● **Instructions for the task**: Nothing in the records may be left out or altered; reproduce them all exactly.

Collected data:
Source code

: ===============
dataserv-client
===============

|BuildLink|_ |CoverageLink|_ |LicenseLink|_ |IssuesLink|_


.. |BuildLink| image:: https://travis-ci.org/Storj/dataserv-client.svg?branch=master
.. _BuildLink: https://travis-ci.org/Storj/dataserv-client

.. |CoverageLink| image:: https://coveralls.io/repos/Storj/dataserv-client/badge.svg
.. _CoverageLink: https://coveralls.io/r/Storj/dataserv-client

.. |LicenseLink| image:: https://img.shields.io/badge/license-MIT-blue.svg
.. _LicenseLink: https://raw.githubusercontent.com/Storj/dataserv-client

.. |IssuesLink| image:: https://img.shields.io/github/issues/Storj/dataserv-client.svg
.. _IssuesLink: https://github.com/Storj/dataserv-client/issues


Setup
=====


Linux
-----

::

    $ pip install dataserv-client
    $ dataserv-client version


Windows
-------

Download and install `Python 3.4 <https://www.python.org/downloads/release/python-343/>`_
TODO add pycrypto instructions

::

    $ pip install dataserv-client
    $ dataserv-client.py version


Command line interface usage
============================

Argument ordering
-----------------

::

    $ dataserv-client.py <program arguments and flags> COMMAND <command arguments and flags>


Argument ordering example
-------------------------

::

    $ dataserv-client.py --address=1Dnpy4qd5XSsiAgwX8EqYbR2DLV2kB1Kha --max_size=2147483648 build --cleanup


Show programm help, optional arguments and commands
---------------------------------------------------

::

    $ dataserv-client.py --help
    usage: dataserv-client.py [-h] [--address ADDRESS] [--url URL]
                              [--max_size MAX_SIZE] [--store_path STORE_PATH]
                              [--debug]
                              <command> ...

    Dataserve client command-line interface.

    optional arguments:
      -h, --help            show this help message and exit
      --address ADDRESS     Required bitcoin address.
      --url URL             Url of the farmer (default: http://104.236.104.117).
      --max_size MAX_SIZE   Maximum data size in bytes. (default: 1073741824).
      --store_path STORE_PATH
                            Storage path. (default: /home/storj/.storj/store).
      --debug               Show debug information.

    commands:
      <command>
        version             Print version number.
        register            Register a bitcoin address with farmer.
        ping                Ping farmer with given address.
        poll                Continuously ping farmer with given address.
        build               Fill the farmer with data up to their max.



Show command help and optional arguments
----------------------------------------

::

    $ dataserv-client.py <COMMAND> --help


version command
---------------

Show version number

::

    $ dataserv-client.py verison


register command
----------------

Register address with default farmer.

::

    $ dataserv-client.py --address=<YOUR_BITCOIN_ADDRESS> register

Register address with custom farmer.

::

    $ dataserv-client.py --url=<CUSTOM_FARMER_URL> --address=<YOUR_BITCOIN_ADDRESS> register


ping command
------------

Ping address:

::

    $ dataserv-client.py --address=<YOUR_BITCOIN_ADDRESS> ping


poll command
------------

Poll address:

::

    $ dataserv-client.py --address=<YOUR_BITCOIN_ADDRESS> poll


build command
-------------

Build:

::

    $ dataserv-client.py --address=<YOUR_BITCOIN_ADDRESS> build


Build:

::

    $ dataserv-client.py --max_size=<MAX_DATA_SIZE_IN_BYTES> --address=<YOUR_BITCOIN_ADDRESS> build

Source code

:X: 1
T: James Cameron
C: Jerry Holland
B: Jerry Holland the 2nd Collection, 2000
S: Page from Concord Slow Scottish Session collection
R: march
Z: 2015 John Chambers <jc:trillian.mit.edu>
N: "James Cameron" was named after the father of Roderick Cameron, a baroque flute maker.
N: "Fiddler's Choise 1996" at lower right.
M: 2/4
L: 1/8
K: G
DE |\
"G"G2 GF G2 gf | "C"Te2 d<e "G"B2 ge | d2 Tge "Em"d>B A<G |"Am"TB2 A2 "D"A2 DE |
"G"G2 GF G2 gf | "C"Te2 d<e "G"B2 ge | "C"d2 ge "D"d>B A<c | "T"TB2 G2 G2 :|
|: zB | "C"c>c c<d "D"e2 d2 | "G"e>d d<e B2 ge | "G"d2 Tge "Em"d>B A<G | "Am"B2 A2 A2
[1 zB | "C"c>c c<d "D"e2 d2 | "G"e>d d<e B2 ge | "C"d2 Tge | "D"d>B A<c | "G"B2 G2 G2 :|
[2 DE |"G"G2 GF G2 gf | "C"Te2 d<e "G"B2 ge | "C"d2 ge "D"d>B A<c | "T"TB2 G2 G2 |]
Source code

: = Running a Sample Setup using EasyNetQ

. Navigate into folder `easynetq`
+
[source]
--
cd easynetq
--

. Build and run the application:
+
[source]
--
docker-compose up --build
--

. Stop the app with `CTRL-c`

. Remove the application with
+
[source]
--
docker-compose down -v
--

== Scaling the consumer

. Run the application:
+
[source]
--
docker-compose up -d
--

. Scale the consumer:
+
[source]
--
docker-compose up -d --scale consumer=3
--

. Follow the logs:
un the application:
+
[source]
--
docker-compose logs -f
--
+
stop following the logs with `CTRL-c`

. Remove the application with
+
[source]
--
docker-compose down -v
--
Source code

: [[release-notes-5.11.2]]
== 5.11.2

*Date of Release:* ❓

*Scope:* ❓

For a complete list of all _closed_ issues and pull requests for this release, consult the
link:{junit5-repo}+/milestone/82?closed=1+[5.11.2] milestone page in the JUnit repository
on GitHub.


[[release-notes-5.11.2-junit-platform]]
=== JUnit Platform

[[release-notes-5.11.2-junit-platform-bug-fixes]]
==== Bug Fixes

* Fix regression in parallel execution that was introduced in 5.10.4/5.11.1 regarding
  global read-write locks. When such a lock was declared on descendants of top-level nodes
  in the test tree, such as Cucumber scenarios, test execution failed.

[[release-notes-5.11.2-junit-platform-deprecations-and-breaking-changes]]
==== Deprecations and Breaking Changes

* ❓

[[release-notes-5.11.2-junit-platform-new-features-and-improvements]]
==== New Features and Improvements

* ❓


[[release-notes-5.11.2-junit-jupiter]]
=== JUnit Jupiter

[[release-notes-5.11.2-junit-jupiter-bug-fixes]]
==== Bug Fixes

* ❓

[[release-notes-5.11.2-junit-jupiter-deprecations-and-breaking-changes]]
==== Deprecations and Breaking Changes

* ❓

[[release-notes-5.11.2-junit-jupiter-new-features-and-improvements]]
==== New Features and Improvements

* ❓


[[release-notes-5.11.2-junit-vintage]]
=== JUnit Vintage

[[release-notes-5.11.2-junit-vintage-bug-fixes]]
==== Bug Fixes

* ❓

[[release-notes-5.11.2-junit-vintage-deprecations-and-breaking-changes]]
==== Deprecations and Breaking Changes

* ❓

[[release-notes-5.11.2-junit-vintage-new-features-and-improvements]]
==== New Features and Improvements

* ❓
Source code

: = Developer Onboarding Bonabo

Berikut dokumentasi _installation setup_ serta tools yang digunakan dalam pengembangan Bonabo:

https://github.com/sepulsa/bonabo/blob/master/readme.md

● **Task result**:
Source code

: ===============
dataserv-client
===============

|BuildLink|_ |CoverageLink|_ |LicenseLink|_ |IssuesLink|_


.. |BuildLink| image:: https://travis-ci.org/Storj/dataserv-client.svg?branch=master
.. _BuildLink: https://travis-ci.org/Storj/dataserv-client

.. |CoverageLink| image:: https://coveralls.io/repos/Storj/dataserv-client/badge.svg
.. _CoverageLink: https://coveralls.io/r/Storj/dataserv-client

.. |LicenseLink| image:: https://img.shields.io/badge/license-MIT-blue.svg
.. _LicenseLink: https://raw.githubusercontent.com/Storj/dataserv-client

.. |IssuesLink| image:: https://img.shields.io/github/issues/Storj/dataserv-client.svg
.. _IssuesLink: https://github.com/Storj/dataserv-client/issues


Setup
=====


Linux
-----

::

    $ pip install dataserv-client
    $ dataserv-client version


Windows
-------

Download and install `Python 3.4 <https://www.python.org/downloads/release/python-343/>`_
TODO add pycrypto instructions

::

    $ pip install dataserv-client
    $ dataserv-client.py version


Command line interface usage
============================

Argument ordering
-----------------

::

    $ dataserv-client.py <program arguments and flags> COMMAND <command arguments and flags>


Argument ordering example
-------------------------

::

    $ dataserv-client.py --address=1Dnpy4qd5XSsiAgwX8EqYbR2DLV2kB1Kha --max_size=2147483648 build --cleanup


Show programm help, optional arguments and commands
---------------------------------------------------

::

    $ dataserv-client.py --help
    usage: dataserv-client.py [-h] [--address ADDRESS] [--url URL]
                              [--max_size MAX_SIZE] [--store_path STORE_PATH]
                              [--debug]
                              <command> ...

    Dataserve client command-line interface.

    optional arguments:
      -h, --help            show this help message and exit
      --address ADDRESS     Required bitcoin address.
      --url URL             Url of the farmer (default: http://104.236.104.117).
      --max_size MAX_SIZE   Maximum data size in bytes. (default: 1073741824).
      --store_path STORE_PATH
                            Storage path. (default: /home/storj/.storj/store).
      --debug               Show debug information.

    commands:
      <command>
        version             Print version number.
        register            Register a bitcoin address with farmer.
        ping                Ping farmer with given address.
        poll                Continuously ping farmer with given address.
        build               Fill the farmer with data up to their max.



Show command help and optional arguments
----------------------------------------

::

    $ dataserv-client.py <COMMAND> --help


version command
---------------

Show version number

::

    $ dataserv-client.py verison


register command
----------------

Register address with default farmer.

::

    $ dataserv-client.py --address=<YOUR_BITCOIN_ADDRESS> register

Register address with custom farmer.

::

    $ dataserv-client.py --url=<CUSTOM_FARMER_URL> --address=<YOUR_BITCOIN_ADDRESS> register


ping command
------------

Ping address:

::

    $ dataserv-client.py --address=<YOUR_BITCOIN_ADDRESS> ping


poll command
------------

Poll address:

::

    $ dataserv-client.py --address=<YOUR_BITCOIN_ADDRESS> poll


build command
-------------

Build:

::

    $ dataserv-client.py --address=<YOUR_BITCOIN_ADDRESS> build


Build:

::

    $ dataserv-client.py --max_size=<MAX_DATA_SIZE_IN_BYTES> --address=<YOUR_BITCOIN_ADDRESS> build

Source code

:X: 1
T: James Cameron
C: Jerry Holland
B: Jerry Holland the 2nd Collection, 2000
S: Page from Concord Slow Scottish Session collection
R: march
Z: 2015 John Chambers <jc:trillian.mit.edu>
N: "James Cameron" was named after the father of Roderick Cameron, a baroque flute maker.
N: "Fiddler's Choise 1996" at lower right.
M: 2/4
L: 1/8
K: G
DE |\
"G"G2 GF G2 gf | "C"Te2 d<e "G"B2 ge | d2 Tge "Em"d>B A<G |"Am"TB2 A2 "D"A2 DE |
"G"G2 GF G2 gf | "C"Te2 d<e "G"B2 ge | "C"d2 ge "D"d>B A<c | "T"TB2 G2 G2 :|
|: zB | "C"c>c c<d "D"e2 d2 | "G"e>d d<e B2 ge | "G"d2 Tge "Em"d>B A<G | "Am"B2 A2 A2
[1 zB | "C"c>c c<d "D"e2 d2 | "G"e>d d<e B2 ge | "C"d2 Tge | "D"d>B A<c | "G"B2 G2 G2 :|
[2 DE |"G"G2 GF G2 gf | "C"Te2 d<e "G"B2 ge | "C"d2 ge "D"d>B A<c | "T"TB2 G2 G2 |]
Source code

: = Running a Sample Setup using EasyNetQ

. Navigate into folder `easynetq`
+
[source]
--
cd easynetq
--

. Build and run the application:
+
[source]
--
docker-compose up --build
--

. Stop the app with `CTRL-c`

. Remove the application with
+
[source]
--
docker-compose down -v
--

== Scaling the consumer

. Run the application:
+
[source]
--
docker-compose up -d
--

. Scale the consumer:
+
[source]
--
docker-compose up -d --scale consumer=3
--

. Follow the logs:
un the application:
+
[source]
--
docker-compose logs -f
--
+
stop following the logs with `CTRL-c`

. Remove the application with
+
[source]
--
docker-compose down -v
--
Source code

: [[release-notes-5.11.2]]
== 5.11.2

*Date of Release:* ❓

*Scope:* ❓

For a complete list of all _closed_ issues and pull requests for this release, consult the
link:{junit5-repo}+/milestone/82?closed=1+[5.11.2] milestone page in the JUnit repository
on GitHub.


[[release-notes-5.11.2-junit-platform]]
=== JUnit Platform

[[release-notes-5.11.2-junit-platform-bug-fixes]]
==== Bug Fixes

* Fix regression in parallel execution that was introduced in 5.10.4/5.11.1 regarding
  global read-write locks. When such a lock was declared on descendants of top-level nodes
  in the test tree, such as Cucumber scenarios, test execution failed.

[[release-notes-5.11.2-junit-platform-deprecations-and-breaking-changes]]
==== Deprecations and Breaking Changes

* ❓

[[release-notes-5.11.2-junit-platform-new-features-and-improvements]]
==== New Features and Improvements

* ❓


[[release-notes-5.11.2-junit-jupiter]]
=== JUnit Jupiter

[[release-notes-5.11.2-junit-jupiter-bug-fixes]]
==== Bug Fixes

* ❓

[[release-notes-5.11.2-junit-jupiter-deprecations-and-breaking-changes]]
==== Deprecations and Breaking Changes

* ❓

[[release-notes-5.11.2-junit-jupiter-new-features-and-improvements]]
==== New Features and Improvements

* ❓


[[release-notes-5.11.2-junit-vintage]]
=== JUnit Vintage

[[release-notes-5.11.2-junit-vintage-bug-fixes]]
==== Bug Fixes

* ❓

[[release-notes-5.11.2-junit-vintage-deprecations-and-breaking-changes]]
==== Deprecations and Breaking Changes

* ❓

[[release-notes-5.11.2-junit-vintage-new-features-and-improvements]]
==== New Features and Improvements

* ❓
Source code

: = Developer Onboarding Bonabo

Berikut dokumentasi _installation setup_ serta tools yang digunakan dalam pengembangan Bonabo:

https://github.com/sepulsa/bonabo/blob/master/readme.md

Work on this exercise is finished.